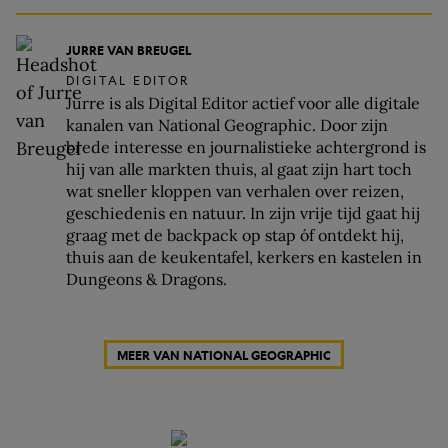
JURRE VAN BREUGEL
DIGITAL EDITOR
Jurre is als Digital Editor actief voor alle digitale
kanalen van National Geographic. Door zijn
brede interesse en journalistieke achtergrond is
hij van alle markten thuis, al gaat zijn hart toch
wat sneller kloppen van verhalen over reizen,
geschiedenis en natuur. In zijn vrije tijd gaat hij
graag met de backpack op stap óf ontdekt hij,
thuis aan de keukentafel, kerkers en kastelen in
Dungeons & Dragons.
MEER VAN NATIONAL GEOGRAPHIC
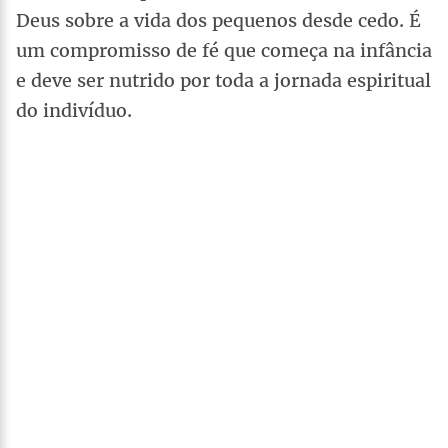
Deus sobre a vida dos pequenos desde cedo. É
um compromisso de fé que começa na infância
e deve ser nutrido por toda a jornada espiritual
do indivíduo.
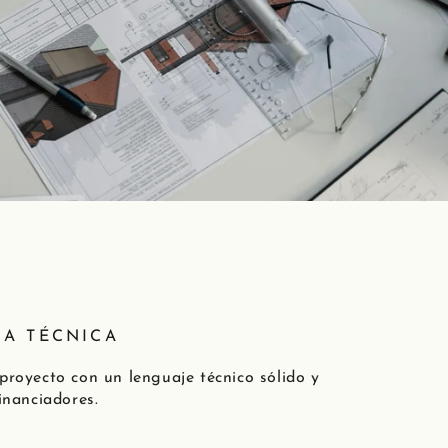
IA TÉCNICA
proyecto con un lenguaje técnico sólido y
inanciadores.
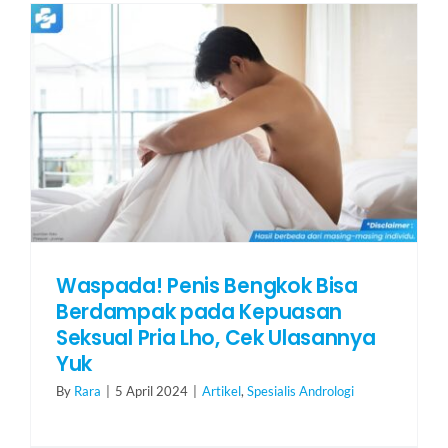
HUBUNGI KAMI
Search
for:
Waspada! Penis Bengkok Bisa
Berdampak pada Kepuasan
Seksual Pria Lho, Cek Ulasannya
Yuk
By
Rara
|
5 April 2024
|
Artikel
,
Spesialis Andrologi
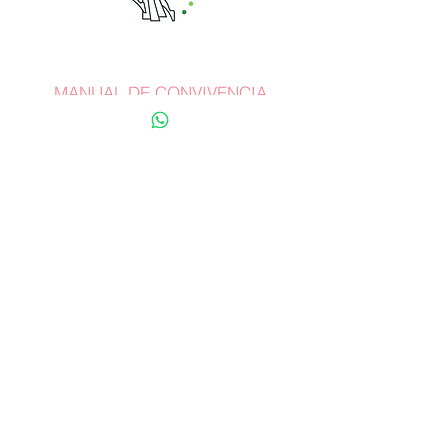
MANUAL DE CONVIVENCIA
Whatsapp:
+57 318 782 7287
terracina@staffmusical.com
Carrera 27 Nº 35 Sur-162
Mall Terracina Plaza /
Locales
219-220-221
Envigado, Antioquia. Colombia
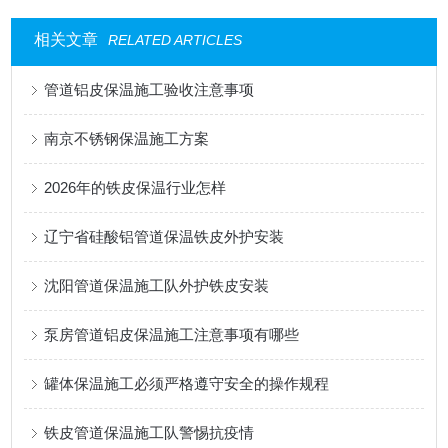
相关文章
RELATED ARTICLES
管道铝皮保温施工验收注意事项
南京不锈钢保温施工方案
2026年的铁皮保温行业怎样
辽宁省硅酸铝管道保温铁皮外护安装
沈阳管道保温施工队外护铁皮安装
泵房管道铝皮保温施工注意事项有哪些
罐体保温施工必须严格遵守安全的操作规程
铁皮管道保温施工队警惕抗疫情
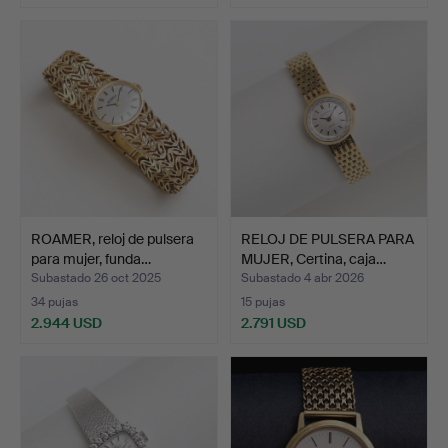
Lote
seleccionado
ROAMER, reloj de pulsera
RELOJ DE PULSERA PARA
para mujer, funda…
MUJER, Certina, caja…
Subastado 26 oct 2025
Subastado 4 abr 2026
34 pujas
15 pujas
2.944 USD
2.791 USD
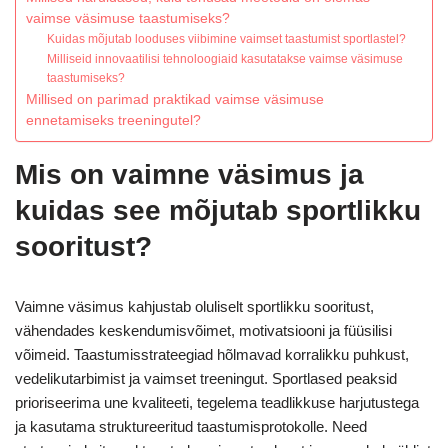
vaimse väsimuse taastumiseks?
Kuidas mõjutab looduses viibimine vaimset taastumist sportlastel?
Milliseid innovaatilisi tehnoloogiaid kasutatakse vaimse väsimuse
taastumiseks?
Millised on parimad praktikad vaimse väsimuse
ennetamiseks treeningutel?
Mis on vaimne väsimus ja
kuidas see mõjutab sportlikku
sooritust?
Vaimne väsimus kahjustab oluliselt sportlikku sooritust,
vähendades keskendumisvõimet, motivatsiooni ja füüsilisi
võimeid. Taastumisstrateegiad hõlmavad korralikku puhkust,
vedelikutarbimist ja vaimset treeningut. Sportlased peaksid
prioriseerima une kvaliteeti, tegelema teadlikkuse harjutustega
ja kasutama struktureeritud taastumisprotokolle. Need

§ **WHAT IS EXPECTED**
Reproduce the text read from each of the records above, unchanged and in the same order, and leave out the pictures.

§ **EXERCISE RESULT**
JURRE VAN BREUGEL
DIGITAL EDITOR
Jurre is als Digital Editor actief voor alle digitale
kanalen van National Geographic. Door zijn
brede interesse en journalistieke achtergrond is
hij van alle markten thuis, al gaat zijn hart toch
wat sneller kloppen van verhalen over reizen,
geschiedenis en natuur. In zijn vrije tijd gaat hij
graag met de backpack op stap óf ontdekt hij,
thuis aan de keukentafel, kerkers en kastelen in
Dungeons & Dragons.
MEER VAN NATIONAL GEOGRAPHIC
Deus sobre a vida dos pequenos desde cedo. É
um compromisso de fé que começa na infância
e deve ser nutrido por toda a jornada espiritual
do indivíduo.
IA TÉCNICA
proyecto con un lenguaje técnico sólido y
inanciadores.
HUBUNGI KAMI
Search
for:
Waspada! Penis Bengkok Bisa
Berdampak pada Kepuasan
Seksual Pria Lho, Cek Ulasannya
Yuk
By
Rara
|
5 April 2024
|
Artikel
,
Spesialis Andrologi
MANUAL DE CONVIVENCIA
Whatsapp:
+57 318 782 7287
terracina@staffmusical.com
Carrera 27 Nº 35 Sur-162
Mall Terracina Plaza /
Locales
219-220-221
Envigado, Antioquia. Colombia
相关文章
RELATED ARTICLES
管道铝皮保温施工验收注意事项
南京不锈钢保温施工方案
2026年的铁皮保温行业怎样
辽宁省硅酸铝管道保温铁皮外护安装
沈阳管道保温施工队外护铁皮安装
泵房管道铝皮保温施工注意事项有哪些
罐体保温施工必须严格遵守安全的操作规程
铁皮管道保温施工队警惕抗疫情
Lote
seleccionado
ROAMER, reloj de pulsera
RELOJ DE PULSERA PARA
para mujer, funda…
MUJER, Certina, caja…
Subastado 26 oct 2025
Subastado 4 abr 2026
34 pujas
15 pujas
2.944 USD
2.791 USD
vaimse väsimuse taastumiseks?
Kuidas mõjutab looduses viibimine vaimset taastumist sportlastel?
Milliseid innovaatilisi tehnoloogiaid kasutatakse vaimse väsimuse
taastumiseks?
Millised on parimad praktikad vaimse väsimuse
ennetamiseks treeningutel?
Mis on vaimne väsimus ja
kuidas see mõjutab sportlikku
sooritust?
Vaimne väsimus kahjustab oluliselt sportlikku sooritust,
vähendades keskendumisvõimet, motivatsiooni ja füüsilisi
võimeid. Taastumisstrateegiad hõlmavad korralikku puhkust,
vedelikutarbimist ja vaimset treeningut. Sportlased peaksid
prioriseerima une kvaliteeti, tegelema teadlikkuse harjutustega
ja kasutama struktureeritud taastumisprotokolle. Need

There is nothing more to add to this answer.